## Assignment
State how many lines in the rows below contain the word "only", and reply with that number alone.

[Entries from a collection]
++++++++++++++++++++

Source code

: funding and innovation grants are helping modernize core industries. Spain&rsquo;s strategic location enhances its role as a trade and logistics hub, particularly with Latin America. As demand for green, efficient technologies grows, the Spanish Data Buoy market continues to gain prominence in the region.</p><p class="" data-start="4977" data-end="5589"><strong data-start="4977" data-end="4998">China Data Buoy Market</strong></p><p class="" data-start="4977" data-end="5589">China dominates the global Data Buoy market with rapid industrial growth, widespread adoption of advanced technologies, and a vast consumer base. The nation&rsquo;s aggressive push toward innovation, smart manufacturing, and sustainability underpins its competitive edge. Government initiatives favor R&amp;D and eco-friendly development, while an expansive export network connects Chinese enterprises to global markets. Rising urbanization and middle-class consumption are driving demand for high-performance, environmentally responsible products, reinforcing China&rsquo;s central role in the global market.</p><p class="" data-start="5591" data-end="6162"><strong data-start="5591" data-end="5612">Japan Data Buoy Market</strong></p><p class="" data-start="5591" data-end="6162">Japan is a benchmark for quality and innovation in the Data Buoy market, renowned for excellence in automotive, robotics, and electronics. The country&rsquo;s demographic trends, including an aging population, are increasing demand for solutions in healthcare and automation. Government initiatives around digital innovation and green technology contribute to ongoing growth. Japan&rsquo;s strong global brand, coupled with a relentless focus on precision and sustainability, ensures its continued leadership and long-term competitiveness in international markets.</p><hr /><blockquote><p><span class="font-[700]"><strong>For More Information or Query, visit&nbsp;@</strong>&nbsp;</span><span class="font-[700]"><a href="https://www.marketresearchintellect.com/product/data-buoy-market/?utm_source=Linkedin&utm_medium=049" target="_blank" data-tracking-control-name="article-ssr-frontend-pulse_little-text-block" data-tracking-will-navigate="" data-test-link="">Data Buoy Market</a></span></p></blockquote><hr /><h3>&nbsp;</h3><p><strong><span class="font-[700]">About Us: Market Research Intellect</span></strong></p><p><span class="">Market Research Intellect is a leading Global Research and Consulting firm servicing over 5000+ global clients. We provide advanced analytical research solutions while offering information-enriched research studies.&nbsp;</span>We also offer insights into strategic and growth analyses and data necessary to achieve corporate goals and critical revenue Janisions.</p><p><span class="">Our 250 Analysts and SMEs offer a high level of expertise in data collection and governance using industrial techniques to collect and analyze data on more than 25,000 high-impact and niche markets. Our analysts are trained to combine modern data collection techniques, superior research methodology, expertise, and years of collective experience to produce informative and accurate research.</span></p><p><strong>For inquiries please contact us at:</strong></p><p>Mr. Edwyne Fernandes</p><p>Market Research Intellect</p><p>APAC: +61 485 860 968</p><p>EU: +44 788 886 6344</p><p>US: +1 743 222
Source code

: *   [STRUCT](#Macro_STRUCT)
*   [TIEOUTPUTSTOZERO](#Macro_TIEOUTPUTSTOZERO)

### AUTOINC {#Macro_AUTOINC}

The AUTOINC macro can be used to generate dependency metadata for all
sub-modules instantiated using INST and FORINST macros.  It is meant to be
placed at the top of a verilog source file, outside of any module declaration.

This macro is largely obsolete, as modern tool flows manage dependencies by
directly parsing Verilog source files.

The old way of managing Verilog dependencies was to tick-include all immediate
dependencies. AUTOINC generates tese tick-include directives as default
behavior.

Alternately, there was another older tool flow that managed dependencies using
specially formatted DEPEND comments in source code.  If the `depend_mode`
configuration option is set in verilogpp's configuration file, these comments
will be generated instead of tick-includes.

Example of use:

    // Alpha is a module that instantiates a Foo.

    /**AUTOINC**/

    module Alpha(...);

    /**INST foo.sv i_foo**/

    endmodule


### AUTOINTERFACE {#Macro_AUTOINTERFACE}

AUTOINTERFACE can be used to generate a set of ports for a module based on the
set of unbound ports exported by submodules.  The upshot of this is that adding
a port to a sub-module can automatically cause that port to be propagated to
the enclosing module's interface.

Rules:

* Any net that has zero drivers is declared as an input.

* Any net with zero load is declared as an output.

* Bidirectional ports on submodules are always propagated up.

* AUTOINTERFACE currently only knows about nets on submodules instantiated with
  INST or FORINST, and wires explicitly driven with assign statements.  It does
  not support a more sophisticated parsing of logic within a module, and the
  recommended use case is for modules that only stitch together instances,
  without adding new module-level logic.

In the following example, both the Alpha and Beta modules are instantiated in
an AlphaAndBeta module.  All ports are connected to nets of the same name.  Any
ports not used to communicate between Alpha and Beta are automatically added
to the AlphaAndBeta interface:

++++++++++++++++++++

## Response box
2